Long-term Ingrezza Found Safe for Tardive Dyskinesia

Researchers gauged 3 pooled study results to consider the safety and tolerability of marketed valbenazine for TD.

To determine the long-term safety and tolerability of valbenazine (Ingrezza) in schizophrenia, schizoaffective disorder, or mood disorder patients with tardive dyskinesia (TD) caused by treatment with antipsychotic agents, researchers recently analyzed pooled results from 3 KINECT studies.

The analysis allowed researchers to examine issues of clinical importance in a larger study population, observed Richard Josiassen, PhD (pictured), leader of the analysis team and research professor of psychiatry and psychology at Drexel University College of Medicine.

Valbenazine appeared well tolerated in adults with TD after as many as 48 weeks of treatment, according to the post-hoc analysis.

The patient population for the analysis included 430 valbenazine-treated patients from 3 KINECT studies: 46 patients from KINECT, in which an initial 6-week, double-blind, placebo-controlled phase was followed by a 6-week, open-label phase; 220 patients from KINECT 3, which included a similar initial phase, a 42-week, blinded extension phase, then 4 weeks of drug-free follow-up; and 164 patients from KINECT 4, which included a 48-week, open-label phase, then 4 weeks of drug-free follow-up.

Regarding the analysis population, 72% of had schizophrenia or schizoaffective disorder, 28% had a mood disorder, and 85% were taking an antipsychotic medication.

Assessments included measures of adverse events, laboratory values, and vital signs as well as electrocardiograms (ECG) and extrapyramidal symptom (EPS) scale scores. Mean changes in laboratory values, vital signs, ECG, and EPS scale scores from baseline to end of treatment were minimal and not clinically significant.

Treatment-emergent adverse events, most commonly urinary tract infection, headache, and somnolence, occurred in 67% of patients in the analysis population, and discontinuations from adverse events occurred in 15%. The incidence of these events was lower in the subgroup with schizophrenia or schizoaffective disorder (64%) than in the subgroup with a mood disorder (72%).

In addition, in the subgroup with schizophrenia or schizoaffective disorder, psychiatric stability was monitored by using standardized scales for positive and negative schizophrenic syndromes and for depression in schizophrenia. In the subgroup with mood disorders, it was monitored by using depression and mania rating scales. Mean change in scores on these scales from baseline to the end of treatment indicated that both diagnostic subgroups maintained psychiatric stability.

“It appears that valbenazine can be safely co-administered with conventional psychiatric medications, both in terms of drug-drug interactions and possible destabilizing effects on psychiatric symptoms,” Josiassen said.

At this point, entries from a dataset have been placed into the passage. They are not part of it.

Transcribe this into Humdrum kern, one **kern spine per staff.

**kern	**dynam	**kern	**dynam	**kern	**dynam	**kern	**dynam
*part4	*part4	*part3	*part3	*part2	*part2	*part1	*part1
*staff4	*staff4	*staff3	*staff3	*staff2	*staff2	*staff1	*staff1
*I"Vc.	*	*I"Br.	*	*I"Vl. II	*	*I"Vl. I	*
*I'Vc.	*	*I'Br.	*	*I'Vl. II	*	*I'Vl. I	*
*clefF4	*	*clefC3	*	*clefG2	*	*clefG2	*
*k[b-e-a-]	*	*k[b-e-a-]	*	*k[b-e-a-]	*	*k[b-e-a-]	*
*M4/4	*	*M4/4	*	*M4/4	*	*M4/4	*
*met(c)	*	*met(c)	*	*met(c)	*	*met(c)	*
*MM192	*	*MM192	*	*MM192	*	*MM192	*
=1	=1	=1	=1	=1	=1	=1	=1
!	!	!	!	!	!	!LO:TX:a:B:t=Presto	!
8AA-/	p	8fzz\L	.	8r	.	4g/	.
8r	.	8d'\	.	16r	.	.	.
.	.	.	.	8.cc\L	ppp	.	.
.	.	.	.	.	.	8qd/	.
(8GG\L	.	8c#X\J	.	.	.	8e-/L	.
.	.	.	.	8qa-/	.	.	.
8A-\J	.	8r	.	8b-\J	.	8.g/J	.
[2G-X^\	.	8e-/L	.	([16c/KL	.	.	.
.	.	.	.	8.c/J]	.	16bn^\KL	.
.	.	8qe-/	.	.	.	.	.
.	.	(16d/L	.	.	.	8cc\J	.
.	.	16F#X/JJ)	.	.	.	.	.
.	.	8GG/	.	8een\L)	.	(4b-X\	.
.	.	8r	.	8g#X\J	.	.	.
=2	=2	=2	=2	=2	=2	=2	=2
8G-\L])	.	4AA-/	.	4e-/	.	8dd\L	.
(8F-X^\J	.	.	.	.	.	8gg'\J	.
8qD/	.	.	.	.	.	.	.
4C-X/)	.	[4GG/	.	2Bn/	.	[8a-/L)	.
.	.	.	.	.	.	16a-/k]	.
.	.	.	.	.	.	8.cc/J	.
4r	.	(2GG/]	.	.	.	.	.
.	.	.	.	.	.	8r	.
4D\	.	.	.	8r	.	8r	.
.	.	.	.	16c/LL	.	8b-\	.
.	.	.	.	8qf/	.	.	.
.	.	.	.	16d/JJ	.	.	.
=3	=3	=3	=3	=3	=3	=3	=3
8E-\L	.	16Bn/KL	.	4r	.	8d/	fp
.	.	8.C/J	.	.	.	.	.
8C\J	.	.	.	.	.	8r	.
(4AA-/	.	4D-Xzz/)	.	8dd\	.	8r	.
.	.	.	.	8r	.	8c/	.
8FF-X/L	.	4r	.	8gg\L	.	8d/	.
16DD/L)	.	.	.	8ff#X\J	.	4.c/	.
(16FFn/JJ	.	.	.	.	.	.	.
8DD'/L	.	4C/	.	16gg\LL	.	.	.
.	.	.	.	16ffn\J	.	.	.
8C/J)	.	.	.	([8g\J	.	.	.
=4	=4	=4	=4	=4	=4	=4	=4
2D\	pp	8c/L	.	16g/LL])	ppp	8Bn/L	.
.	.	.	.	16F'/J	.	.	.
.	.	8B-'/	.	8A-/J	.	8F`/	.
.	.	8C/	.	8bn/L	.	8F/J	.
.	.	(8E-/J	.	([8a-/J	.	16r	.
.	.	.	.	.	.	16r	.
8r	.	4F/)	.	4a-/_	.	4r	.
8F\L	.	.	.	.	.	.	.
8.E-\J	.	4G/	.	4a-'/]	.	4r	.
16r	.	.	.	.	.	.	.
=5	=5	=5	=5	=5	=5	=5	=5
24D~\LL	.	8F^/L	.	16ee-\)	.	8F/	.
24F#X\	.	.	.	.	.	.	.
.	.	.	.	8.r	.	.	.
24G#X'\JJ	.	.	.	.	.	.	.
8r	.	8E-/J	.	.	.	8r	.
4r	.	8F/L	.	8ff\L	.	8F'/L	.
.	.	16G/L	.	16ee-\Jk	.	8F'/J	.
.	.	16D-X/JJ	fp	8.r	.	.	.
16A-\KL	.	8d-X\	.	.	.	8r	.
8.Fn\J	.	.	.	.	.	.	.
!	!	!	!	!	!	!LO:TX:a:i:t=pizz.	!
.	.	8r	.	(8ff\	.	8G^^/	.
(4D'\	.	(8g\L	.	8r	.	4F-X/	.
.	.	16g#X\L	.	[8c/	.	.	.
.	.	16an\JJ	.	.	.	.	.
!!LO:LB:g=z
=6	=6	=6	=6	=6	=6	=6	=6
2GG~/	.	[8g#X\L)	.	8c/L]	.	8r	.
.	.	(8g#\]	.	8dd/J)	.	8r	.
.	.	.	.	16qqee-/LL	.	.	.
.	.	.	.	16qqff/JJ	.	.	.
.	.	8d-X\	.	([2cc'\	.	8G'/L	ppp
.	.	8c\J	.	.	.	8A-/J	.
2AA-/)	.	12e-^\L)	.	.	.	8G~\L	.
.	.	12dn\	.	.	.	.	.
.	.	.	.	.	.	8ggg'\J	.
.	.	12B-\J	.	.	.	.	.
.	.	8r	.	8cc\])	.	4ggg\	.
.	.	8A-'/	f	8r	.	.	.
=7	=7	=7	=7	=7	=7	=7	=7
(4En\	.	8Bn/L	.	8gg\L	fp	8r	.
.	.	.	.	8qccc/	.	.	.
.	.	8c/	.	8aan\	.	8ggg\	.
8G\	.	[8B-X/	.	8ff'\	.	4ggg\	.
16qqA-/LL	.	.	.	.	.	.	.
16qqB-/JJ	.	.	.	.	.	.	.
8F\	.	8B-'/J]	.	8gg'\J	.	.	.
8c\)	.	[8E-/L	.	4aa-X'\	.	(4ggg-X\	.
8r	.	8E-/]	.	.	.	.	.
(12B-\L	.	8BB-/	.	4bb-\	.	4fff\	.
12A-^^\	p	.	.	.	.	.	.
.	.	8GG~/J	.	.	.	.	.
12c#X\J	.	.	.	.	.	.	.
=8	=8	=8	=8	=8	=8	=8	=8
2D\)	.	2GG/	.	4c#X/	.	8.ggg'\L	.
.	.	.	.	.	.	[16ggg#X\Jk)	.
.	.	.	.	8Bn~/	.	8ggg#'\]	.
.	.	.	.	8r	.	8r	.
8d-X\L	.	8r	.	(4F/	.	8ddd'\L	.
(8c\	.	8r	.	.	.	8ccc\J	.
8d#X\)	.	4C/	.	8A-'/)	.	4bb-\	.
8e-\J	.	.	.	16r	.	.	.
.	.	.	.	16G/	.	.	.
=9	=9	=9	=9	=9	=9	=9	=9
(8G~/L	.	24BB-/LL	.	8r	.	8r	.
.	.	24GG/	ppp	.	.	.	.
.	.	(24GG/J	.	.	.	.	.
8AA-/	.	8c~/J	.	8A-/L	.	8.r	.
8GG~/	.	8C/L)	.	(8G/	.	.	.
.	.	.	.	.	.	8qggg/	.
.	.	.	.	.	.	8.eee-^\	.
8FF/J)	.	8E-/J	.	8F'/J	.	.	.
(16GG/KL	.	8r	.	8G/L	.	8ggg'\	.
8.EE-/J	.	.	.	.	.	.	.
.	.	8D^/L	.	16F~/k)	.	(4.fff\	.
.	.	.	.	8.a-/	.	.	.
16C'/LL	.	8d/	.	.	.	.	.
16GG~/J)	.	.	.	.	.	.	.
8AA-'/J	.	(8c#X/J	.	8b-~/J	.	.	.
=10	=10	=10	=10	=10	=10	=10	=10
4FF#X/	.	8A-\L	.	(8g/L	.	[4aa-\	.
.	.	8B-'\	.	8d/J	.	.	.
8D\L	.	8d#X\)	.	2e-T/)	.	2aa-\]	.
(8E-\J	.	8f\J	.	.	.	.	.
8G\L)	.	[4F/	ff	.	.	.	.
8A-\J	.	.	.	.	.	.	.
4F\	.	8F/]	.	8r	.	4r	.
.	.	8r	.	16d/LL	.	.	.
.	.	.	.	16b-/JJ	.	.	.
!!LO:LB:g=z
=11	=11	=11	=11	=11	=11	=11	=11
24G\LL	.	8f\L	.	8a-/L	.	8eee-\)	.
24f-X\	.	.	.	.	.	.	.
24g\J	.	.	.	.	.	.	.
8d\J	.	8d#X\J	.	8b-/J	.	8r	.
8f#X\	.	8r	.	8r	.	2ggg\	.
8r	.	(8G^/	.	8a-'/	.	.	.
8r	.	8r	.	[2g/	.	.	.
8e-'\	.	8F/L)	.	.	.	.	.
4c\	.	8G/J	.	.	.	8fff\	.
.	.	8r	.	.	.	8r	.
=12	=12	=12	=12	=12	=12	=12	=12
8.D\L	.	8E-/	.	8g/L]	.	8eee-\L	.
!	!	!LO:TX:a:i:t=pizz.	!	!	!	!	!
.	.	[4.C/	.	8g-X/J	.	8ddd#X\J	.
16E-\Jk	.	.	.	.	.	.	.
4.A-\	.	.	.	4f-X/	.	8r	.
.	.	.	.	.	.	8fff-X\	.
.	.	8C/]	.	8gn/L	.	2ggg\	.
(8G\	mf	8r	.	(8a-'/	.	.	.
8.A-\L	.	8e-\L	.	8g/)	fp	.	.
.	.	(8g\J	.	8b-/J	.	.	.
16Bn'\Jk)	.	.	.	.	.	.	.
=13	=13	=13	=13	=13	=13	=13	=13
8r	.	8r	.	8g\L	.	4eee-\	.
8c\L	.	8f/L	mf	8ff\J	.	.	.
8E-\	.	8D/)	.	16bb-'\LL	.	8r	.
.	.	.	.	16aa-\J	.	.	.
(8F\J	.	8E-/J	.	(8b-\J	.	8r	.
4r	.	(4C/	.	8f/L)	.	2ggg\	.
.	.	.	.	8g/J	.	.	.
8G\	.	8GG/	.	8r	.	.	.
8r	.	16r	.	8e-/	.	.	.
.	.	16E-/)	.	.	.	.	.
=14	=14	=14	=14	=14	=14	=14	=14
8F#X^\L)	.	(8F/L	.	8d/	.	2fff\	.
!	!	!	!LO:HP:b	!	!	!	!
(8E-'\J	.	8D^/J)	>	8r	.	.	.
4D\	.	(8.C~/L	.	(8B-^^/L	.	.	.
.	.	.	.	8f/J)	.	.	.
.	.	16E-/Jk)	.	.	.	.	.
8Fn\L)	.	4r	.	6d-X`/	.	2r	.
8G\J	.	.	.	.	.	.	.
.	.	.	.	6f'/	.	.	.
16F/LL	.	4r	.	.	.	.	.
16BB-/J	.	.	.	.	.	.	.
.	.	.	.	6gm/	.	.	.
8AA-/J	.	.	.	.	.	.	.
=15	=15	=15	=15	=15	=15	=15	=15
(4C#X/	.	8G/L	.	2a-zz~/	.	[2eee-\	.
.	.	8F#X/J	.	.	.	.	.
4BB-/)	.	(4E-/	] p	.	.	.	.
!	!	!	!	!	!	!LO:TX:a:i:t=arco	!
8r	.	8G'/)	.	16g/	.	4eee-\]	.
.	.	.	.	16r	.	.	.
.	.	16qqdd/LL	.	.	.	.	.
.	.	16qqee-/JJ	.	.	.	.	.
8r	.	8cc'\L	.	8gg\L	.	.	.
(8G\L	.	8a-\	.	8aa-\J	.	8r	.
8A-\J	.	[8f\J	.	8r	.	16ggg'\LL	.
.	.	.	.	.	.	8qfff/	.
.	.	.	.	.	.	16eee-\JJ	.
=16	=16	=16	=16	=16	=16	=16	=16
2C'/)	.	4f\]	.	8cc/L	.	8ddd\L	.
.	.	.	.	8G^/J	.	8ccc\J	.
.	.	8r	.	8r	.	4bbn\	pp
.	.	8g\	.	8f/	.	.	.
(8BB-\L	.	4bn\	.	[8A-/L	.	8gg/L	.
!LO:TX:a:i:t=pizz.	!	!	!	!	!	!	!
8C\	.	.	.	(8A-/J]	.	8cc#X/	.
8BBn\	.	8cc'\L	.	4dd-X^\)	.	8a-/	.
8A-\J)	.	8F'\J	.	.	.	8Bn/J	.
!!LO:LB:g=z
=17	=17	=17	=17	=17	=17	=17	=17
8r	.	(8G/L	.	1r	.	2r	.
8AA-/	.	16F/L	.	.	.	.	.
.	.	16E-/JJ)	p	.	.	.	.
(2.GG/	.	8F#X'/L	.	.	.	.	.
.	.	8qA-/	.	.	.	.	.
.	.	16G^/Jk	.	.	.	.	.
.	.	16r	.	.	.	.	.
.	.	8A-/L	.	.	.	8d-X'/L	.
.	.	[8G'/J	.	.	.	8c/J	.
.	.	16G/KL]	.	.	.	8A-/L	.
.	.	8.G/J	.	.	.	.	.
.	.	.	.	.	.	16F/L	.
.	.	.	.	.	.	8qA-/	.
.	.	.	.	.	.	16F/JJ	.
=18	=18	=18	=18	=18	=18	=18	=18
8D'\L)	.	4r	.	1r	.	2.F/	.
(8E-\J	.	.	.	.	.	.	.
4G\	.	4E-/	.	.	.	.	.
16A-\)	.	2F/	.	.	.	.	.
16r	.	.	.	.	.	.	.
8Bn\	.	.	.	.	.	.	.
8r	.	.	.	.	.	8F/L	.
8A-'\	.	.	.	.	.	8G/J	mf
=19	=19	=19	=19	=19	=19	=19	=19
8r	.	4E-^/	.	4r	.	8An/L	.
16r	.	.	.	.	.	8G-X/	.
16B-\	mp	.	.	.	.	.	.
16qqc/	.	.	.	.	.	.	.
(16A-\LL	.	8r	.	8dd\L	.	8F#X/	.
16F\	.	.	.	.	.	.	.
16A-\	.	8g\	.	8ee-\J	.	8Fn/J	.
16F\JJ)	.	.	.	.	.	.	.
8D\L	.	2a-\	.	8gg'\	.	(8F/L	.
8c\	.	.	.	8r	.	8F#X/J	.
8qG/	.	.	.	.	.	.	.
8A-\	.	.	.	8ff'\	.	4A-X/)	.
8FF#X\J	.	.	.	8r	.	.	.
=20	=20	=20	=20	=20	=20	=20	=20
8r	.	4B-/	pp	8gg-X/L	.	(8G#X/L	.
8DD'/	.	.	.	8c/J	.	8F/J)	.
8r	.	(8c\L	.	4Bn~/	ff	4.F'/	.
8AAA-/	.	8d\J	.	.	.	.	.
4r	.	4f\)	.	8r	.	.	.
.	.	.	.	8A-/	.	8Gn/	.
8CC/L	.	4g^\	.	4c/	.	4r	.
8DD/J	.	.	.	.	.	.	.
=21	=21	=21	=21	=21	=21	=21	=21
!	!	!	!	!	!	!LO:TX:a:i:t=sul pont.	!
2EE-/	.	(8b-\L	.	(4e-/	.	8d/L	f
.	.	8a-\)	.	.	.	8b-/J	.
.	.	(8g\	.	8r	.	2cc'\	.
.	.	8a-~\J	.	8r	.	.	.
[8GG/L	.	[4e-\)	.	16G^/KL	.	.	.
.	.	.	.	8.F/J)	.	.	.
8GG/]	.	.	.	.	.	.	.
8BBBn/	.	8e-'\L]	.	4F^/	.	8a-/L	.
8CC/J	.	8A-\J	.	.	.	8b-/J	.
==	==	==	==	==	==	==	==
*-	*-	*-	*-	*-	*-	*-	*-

These findings are particularly important because most patients with TD need to continue taking antipsychotic medication. In addition, TD tends to be chronic, and a companion analysis of long-term KINECT efficacy data by Josiassen and colleagues showed that TD symptoms re-emerge after patients stop taking valbenazine. Thus, TD requires continued treatment with valbenazine for long-term symptom control.

The report, “Long-term safety and tolerability of valbenazine (NBI-98854) in subjects with tardive dyskinesia and a diagnosis of schizophrenia or mood disorder,” was published in Psychopharmacology Bulletin in August.